Work request :: Without including any pictures, give back all of the data exactly.

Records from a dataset
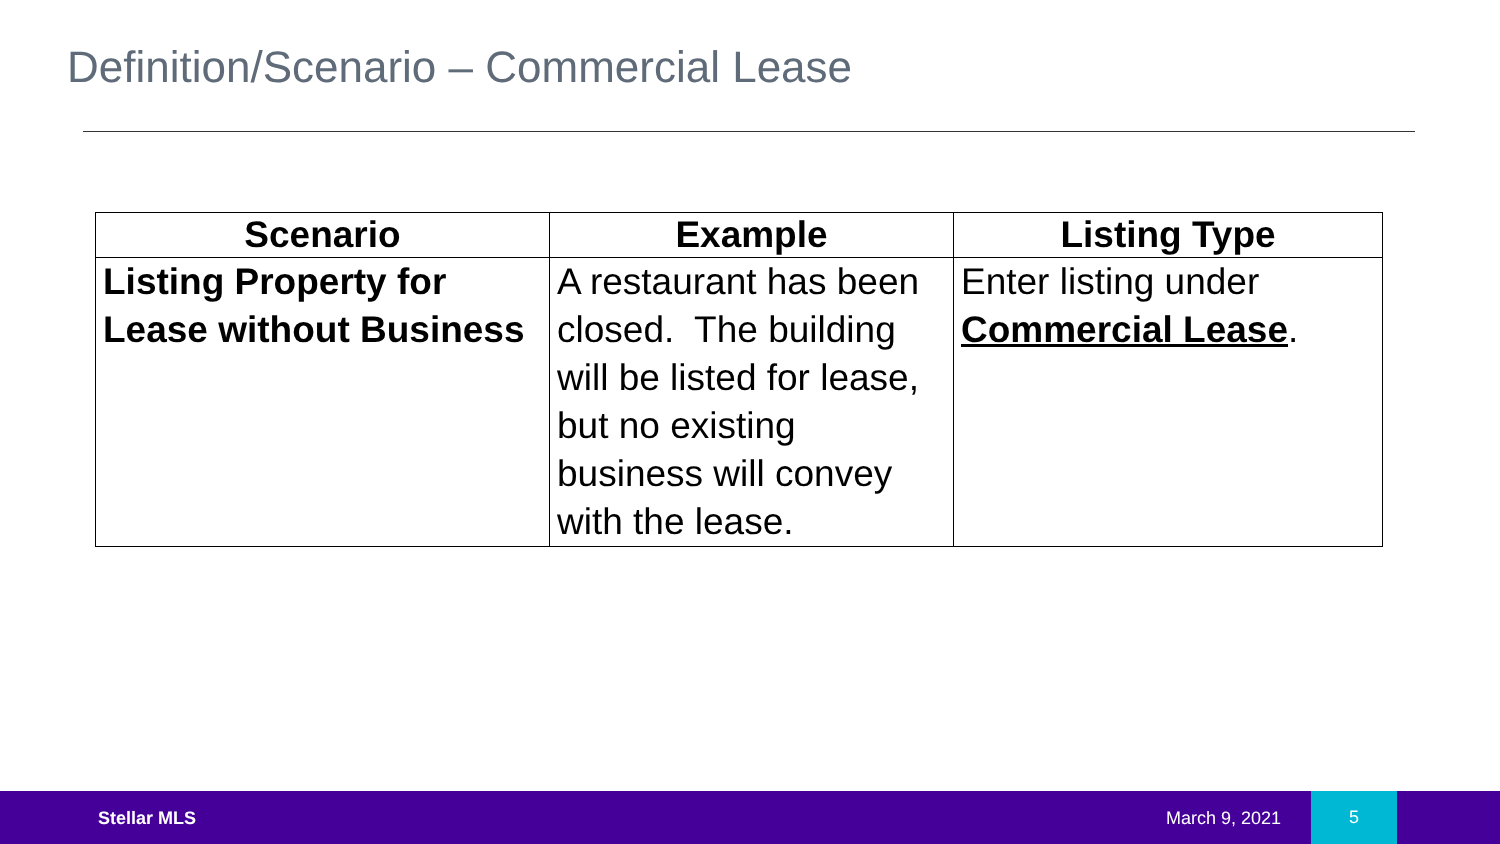Definition/Scenario – Commercial Lease
| Scenario | Example | Listing Type |
| --- | --- | --- |
| Listing Property for Lease without Business | A restaurant has been closed. The building will be listed for lease, but no existing business will convey with the lease. | Enter listing under Commercial Lease . |
Stellar MLS March 9, 2021
5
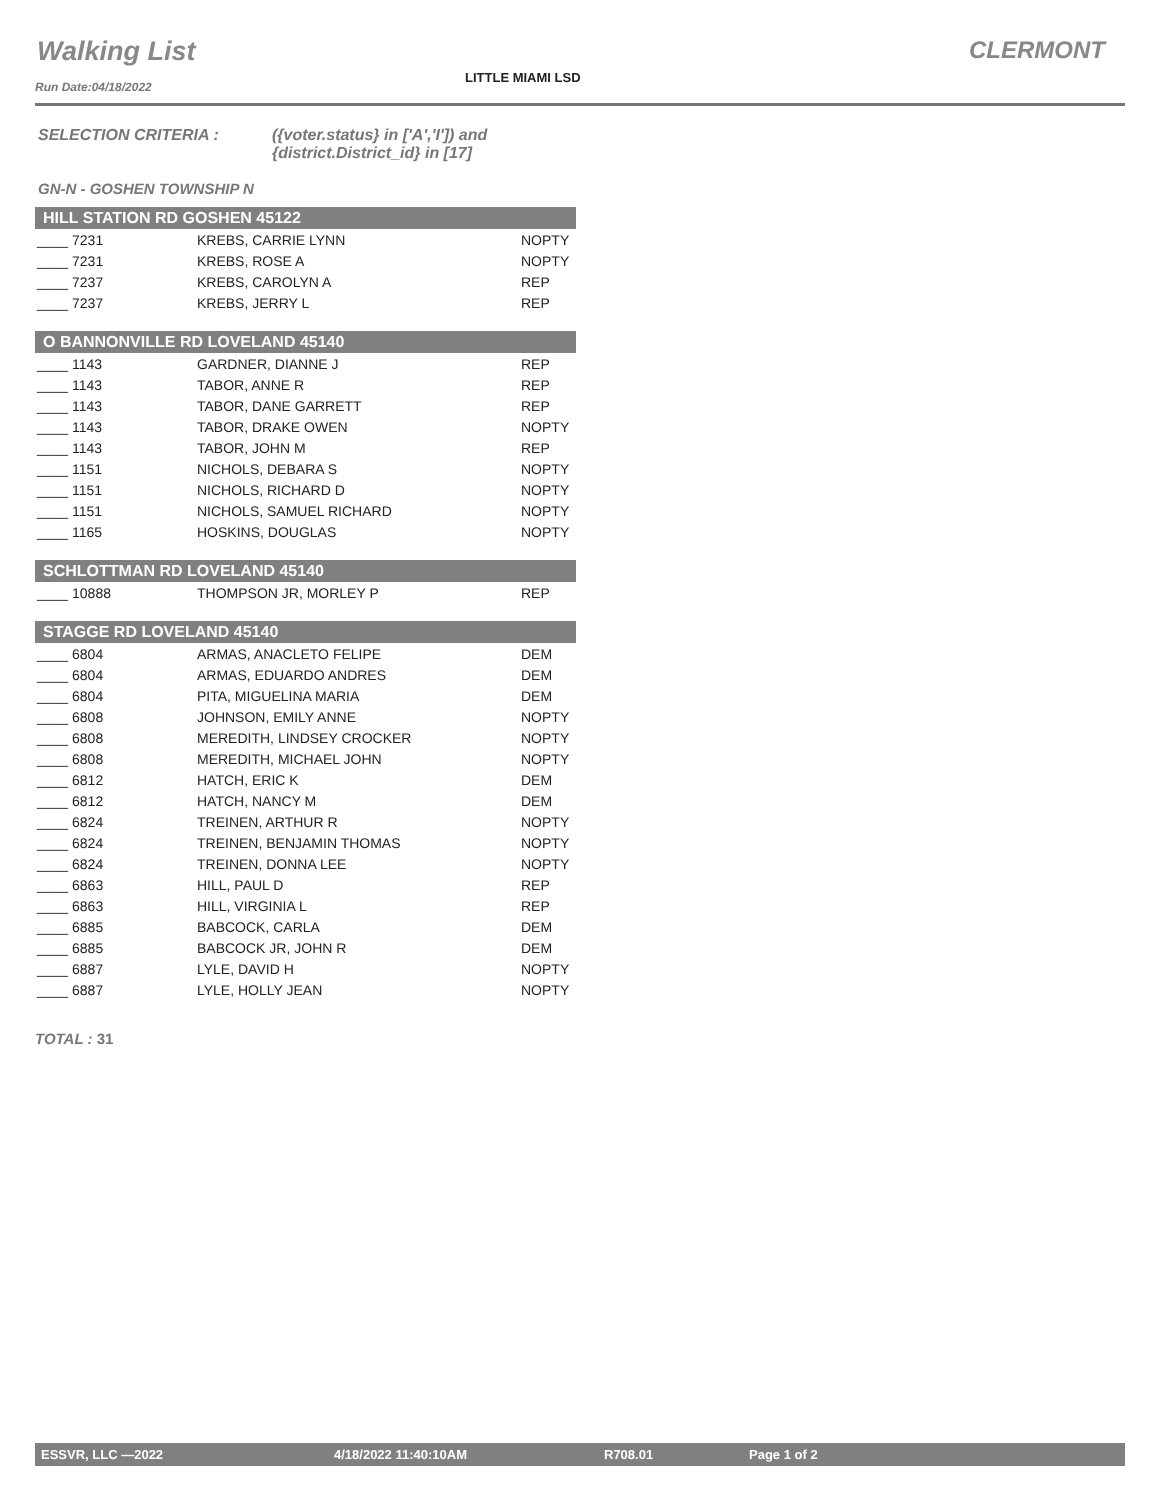Walking List CLERMONT
LITTLE MIAMI LSD
Run Date:04/18/2022
SELECTION CRITERIA : ({voter.status} in ['A','I']) and
{district.District_id} in [17]
GN-N - GOSHEN TOWNSHIP N
| HILL STATION RD GOSHEN 45122 | | |
| --- | --- | --- |
| ____ 7231 | KREBS, CARRIE LYNN | NOPTY |
| ____ 7231 | KREBS, ROSE A | NOPTY |
| ____ 7237 | KREBS, CAROLYN A | REP |
| ____ 7237 | KREBS, JERRY L | REP |
| O BANNONVILLE RD LOVELAND 45140 | | |
| ____ 1143 | GARDNER, DIANNE J | REP |
| ____ 1143 | TABOR, ANNE R | REP |
| ____ 1143 | TABOR, DANE GARRETT | REP |
| ____ 1143 | TABOR, DRAKE OWEN | NOPTY |
| ____ 1143 | TABOR, JOHN M | REP |
| ____ 1151 | NICHOLS, DEBARA S | NOPTY |
| ____ 1151 | NICHOLS, RICHARD D | NOPTY |
| ____ 1151 | NICHOLS, SAMUEL RICHARD | NOPTY |
| ____ 1165 | HOSKINS, DOUGLAS | NOPTY |
| SCHLOTTMAN RD LOVELAND 45140 | | |
| ____ 10888 | THOMPSON JR, MORLEY P | REP |
| STAGGE RD LOVELAND 45140 | | |
| ____ 6804 | ARMAS, ANACLETO FELIPE | DEM |
| ____ 6804 | ARMAS, EDUARDO ANDRES | DEM |
| ____ 6804 | PITA, MIGUELINA MARIA | DEM |
| ____ 6808 | JOHNSON, EMILY ANNE | NOPTY |
| ____ 6808 | MEREDITH, LINDSEY CROCKER | NOPTY |
| ____ 6808 | MEREDITH, MICHAEL JOHN | NOPTY |
| ____ 6812 | HATCH, ERIC K | DEM |
| ____ 6812 | HATCH, NANCY M | DEM |
| ____ 6824 | TREINEN, ARTHUR R | NOPTY |
| ____ 6824 | TREINEN, BENJAMIN THOMAS | NOPTY |
| ____ 6824 | TREINEN, DONNA LEE | NOPTY |
| ____ 6863 | HILL, PAUL D | REP |
| ____ 6863 | HILL, VIRGINIA L | REP |
| ____ 6885 | BABCOCK, CARLA | DEM |
| ____ 6885 | BABCOCK JR, JOHN R | DEM |
| ____ 6887 | LYLE, DAVID H | NOPTY |
| ____ 6887 | LYLE, HOLLY JEAN | NOPTY |
TOTAL : 31
ESSVR, LLC —2022 4/18/2022 11:40:10AM R708.01 Page 1 of 2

Written solution ::
Definition/Scenario – Commercial Lease
| Scenario | Example | Listing Type |
| --- | --- | --- |
| Listing Property for Lease without Business | A restaurant has been closed. The building will be listed for lease, but no existing business will convey with the lease. | Enter listing under Commercial Lease . |
Stellar MLS March 9, 2021
5
Walking List CLERMONT
LITTLE MIAMI LSD
Run Date:04/18/2022
SELECTION CRITERIA : ({voter.status} in ['A','I']) and
{district.District_id} in [17]
GN-N - GOSHEN TOWNSHIP N
| HILL STATION RD GOSHEN 45122 | | |
| --- | --- | --- |
| ____ 7231 | KREBS, CARRIE LYNN | NOPTY |
| ____ 7231 | KREBS, ROSE A | NOPTY |
| ____ 7237 | KREBS, CAROLYN A | REP |
| ____ 7237 | KREBS, JERRY L | REP |
| O BANNONVILLE RD LOVELAND 45140 | | |
| ____ 1143 | GARDNER, DIANNE J | REP |
| ____ 1143 | TABOR, ANNE R | REP |
| ____ 1143 | TABOR, DANE GARRETT | REP |
| ____ 1143 | TABOR, DRAKE OWEN | NOPTY |
| ____ 1143 | TABOR, JOHN M | REP |
| ____ 1151 | NICHOLS, DEBARA S | NOPTY |
| ____ 1151 | NICHOLS, RICHARD D | NOPTY |
| ____ 1151 | NICHOLS, SAMUEL RICHARD | NOPTY |
| ____ 1165 | HOSKINS, DOUGLAS | NOPTY |
| SCHLOTTMAN RD LOVELAND 45140 | | |
| ____ 10888 | THOMPSON JR, MORLEY P | REP |
| STAGGE RD LOVELAND 45140 | | |
| ____ 6804 | ARMAS, ANACLETO FELIPE | DEM |
| ____ 6804 | ARMAS, EDUARDO ANDRES | DEM |
| ____ 6804 | PITA, MIGUELINA MARIA | DEM |
| ____ 6808 | JOHNSON, EMILY ANNE | NOPTY |
| ____ 6808 | MEREDITH, LINDSEY CROCKER | NOPTY |
| ____ 6808 | MEREDITH, MICHAEL JOHN | NOPTY |
| ____ 6812 | HATCH, ERIC K | DEM |
| ____ 6812 | HATCH, NANCY M | DEM |
| ____ 6824 | TREINEN, ARTHUR R | NOPTY |
| ____ 6824 | TREINEN, BENJAMIN THOMAS | NOPTY |
| ____ 6824 | TREINEN, DONNA LEE | NOPTY |
| ____ 6863 | HILL, PAUL D | REP |
| ____ 6863 | HILL, VIRGINIA L | REP |
| ____ 6885 | BABCOCK, CARLA | DEM |
| ____ 6885 | BABCOCK JR, JOHN R | DEM |
| ____ 6887 | LYLE, DAVID H | NOPTY |
| ____ 6887 | LYLE, HOLLY JEAN | NOPTY |
TOTAL : 31
ESSVR, LLC —2022 4/18/2022 11:40:10AM R708.01 Page 1 of 2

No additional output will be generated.